Saved entries
--- START ---
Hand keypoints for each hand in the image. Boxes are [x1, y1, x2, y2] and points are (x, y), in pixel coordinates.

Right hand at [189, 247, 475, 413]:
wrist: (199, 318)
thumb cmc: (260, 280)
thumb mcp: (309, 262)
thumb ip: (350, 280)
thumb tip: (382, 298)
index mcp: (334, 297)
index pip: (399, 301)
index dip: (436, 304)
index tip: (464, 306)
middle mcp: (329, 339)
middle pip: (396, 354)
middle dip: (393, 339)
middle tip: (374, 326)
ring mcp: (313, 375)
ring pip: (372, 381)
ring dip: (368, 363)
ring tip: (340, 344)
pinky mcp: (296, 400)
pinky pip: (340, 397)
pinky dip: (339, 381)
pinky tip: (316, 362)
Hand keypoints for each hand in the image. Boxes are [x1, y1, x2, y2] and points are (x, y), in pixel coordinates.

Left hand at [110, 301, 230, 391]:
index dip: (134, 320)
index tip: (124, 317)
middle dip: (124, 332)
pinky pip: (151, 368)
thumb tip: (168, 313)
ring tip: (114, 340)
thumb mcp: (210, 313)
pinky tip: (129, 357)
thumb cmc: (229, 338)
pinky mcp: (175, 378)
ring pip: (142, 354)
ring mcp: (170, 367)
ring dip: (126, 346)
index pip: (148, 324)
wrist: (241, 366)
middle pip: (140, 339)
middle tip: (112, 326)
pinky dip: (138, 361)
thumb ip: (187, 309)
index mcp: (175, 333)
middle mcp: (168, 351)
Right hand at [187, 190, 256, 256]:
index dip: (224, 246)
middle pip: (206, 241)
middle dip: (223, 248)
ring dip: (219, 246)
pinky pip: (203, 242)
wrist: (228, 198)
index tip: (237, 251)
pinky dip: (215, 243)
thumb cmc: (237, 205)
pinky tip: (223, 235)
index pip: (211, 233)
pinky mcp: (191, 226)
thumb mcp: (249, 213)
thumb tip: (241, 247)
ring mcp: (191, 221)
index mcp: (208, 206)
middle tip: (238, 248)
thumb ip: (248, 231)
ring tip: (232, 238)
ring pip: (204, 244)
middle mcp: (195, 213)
--- END ---
## WORK ITEM
Beginning at the line with "middle mcp: (329, 339)" and stopping after the line with "index dip: (224, 246)", please write out every line of the data above exactly and nothing else.

## YOUR RESPONSE
middle mcp: (329, 339)
middle pip: (396, 354)
middle dip: (393, 339)
middle tip: (374, 326)
ring mcp: (313, 375)
ring pip: (372, 381)
ring dip: (368, 363)
ring tip: (340, 344)
pinky mcp: (296, 400)
pinky pip: (340, 397)
pinky dip: (339, 381)
pinky tip: (316, 362)
Hand keypoints for each hand in the image. Boxes are [x1, y1, x2, y2] and points are (x, y), in pixel coordinates.

Left hand at [110, 301, 230, 391]:
index dip: (134, 320)
index tip: (124, 317)
middle dip: (124, 332)
pinky pip: (151, 368)
thumb tip: (168, 313)
ring tip: (114, 340)
thumb mcp: (210, 313)
pinky tip: (129, 357)
thumb cmc: (229, 338)
pinky mcp: (175, 378)
ring pip: (142, 354)
ring mcp: (170, 367)
ring dip: (126, 346)
index pip: (148, 324)
wrist: (241, 366)
middle pip: (140, 339)
middle tip: (112, 326)
pinky dip: (138, 361)
thumb ip: (187, 309)
index mcp: (175, 333)
middle mcp: (168, 351)
Right hand at [187, 190, 256, 256]:
index dip: (224, 246)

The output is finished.